Сердце Логинова возликовало. С этим человеком он не говорил много лет. И то, что его телефон сработал, то, что он вообще жив – это можно было воспринять как знак судьбы, знак, обещающий победу. Одоление жизнью-жизнью просто жизни. Жизни – смерти. Как это определил старый пуштун? Экстаз? Нет, эксас. Жизненность… В ту ночь даже несуеверному Логинову ко двору пришлось такое обещание. С Володей говорил полковник Керим Курой…
Утром Маша Войтович, открыв веки, увидела перед собой дочь. Та склонилась над ней и что-то разглядывала на ее лице.
– Что?
– У меня болит голова. Где у нас аспирин?
– Нигде. Выйди и купи. В кои веки я под утро заснула и по-человечески поспала. Ты, Катя, извергиня.
– Мам, а у тебя морщинка разгладилась. Юнге фрау.
– Именно. Потому что поспала. Еще бы часок, вот тогда я проснулась бы девушкой.
– Девственницей?
– Не хами с утра. Аспирина здесь нет. Поищи на кухне.
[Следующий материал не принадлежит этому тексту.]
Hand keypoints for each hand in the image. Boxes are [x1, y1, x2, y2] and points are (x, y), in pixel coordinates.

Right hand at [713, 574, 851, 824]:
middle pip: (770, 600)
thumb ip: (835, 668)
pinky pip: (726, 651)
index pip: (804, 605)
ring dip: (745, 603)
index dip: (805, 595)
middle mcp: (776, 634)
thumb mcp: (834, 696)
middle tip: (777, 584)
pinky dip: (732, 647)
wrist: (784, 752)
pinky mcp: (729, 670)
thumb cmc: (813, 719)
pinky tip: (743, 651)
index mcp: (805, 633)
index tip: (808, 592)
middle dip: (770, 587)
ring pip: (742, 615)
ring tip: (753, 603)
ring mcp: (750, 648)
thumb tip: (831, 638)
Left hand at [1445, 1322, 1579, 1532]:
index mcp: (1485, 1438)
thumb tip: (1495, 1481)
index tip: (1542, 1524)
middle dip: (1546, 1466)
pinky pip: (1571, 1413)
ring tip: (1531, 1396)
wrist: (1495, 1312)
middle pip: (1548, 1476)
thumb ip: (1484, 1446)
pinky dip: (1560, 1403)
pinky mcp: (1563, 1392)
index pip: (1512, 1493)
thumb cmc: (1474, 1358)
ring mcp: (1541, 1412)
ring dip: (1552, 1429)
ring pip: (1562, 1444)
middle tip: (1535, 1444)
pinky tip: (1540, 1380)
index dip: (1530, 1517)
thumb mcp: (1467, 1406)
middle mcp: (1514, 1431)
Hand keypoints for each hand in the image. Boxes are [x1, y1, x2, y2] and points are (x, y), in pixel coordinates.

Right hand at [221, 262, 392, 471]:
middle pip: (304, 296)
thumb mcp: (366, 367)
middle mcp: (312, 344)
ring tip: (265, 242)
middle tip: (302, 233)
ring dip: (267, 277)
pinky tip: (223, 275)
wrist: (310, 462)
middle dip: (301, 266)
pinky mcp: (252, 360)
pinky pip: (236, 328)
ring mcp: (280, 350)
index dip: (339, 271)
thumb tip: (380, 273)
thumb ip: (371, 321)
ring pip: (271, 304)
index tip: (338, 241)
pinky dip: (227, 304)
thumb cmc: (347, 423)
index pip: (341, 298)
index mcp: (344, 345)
– Мам, а правда, этот Мирвайс – странный? Типа, наш, а не наш. Молчит, типа умный.
– Я тебе много раз говорила, убери паразиты. Нечего через слово «типа» вставлять. Буду штрафовать.
– Doch[44]. Щас. Дома вообще перейду на немецкий тогда. А если, типа, по делу?
– По какому делу? Парень как парень. Возле такого отца всякий поумнеет. И станет, как сказать-то? Тревожным. У отца способность находить на свою башку неприятности.
– Как у папы? Но я ведь не такая тревожная, как этот мавр?
– Отстань! Ты на мавра не похожа. Или ты на него запала? Еще не хватало, там такой дикий зверь затаился… Ты сначала школу дотяни хоть на четверочки! Меня хоть сейчас не вызывали? Ну, слава богу, и на том спасибо!
Когда Катя, не вполне довольная разговором и не получившая аспирина, ушла к себе, Маша вспомнила вчерашний вечер. Сначала – приятное. Про Логинова. Жаль, что он стал соней и его не поднять звонком среди ночи. А потом вспомнила про войну. Собралась, встала, умыла лицо холодной-холодной водой. Сна она не смогла припомнить, только осталось смутное чувство недодуманного, недорешенного и очень, очень важного. Это и есть чувство тревоги.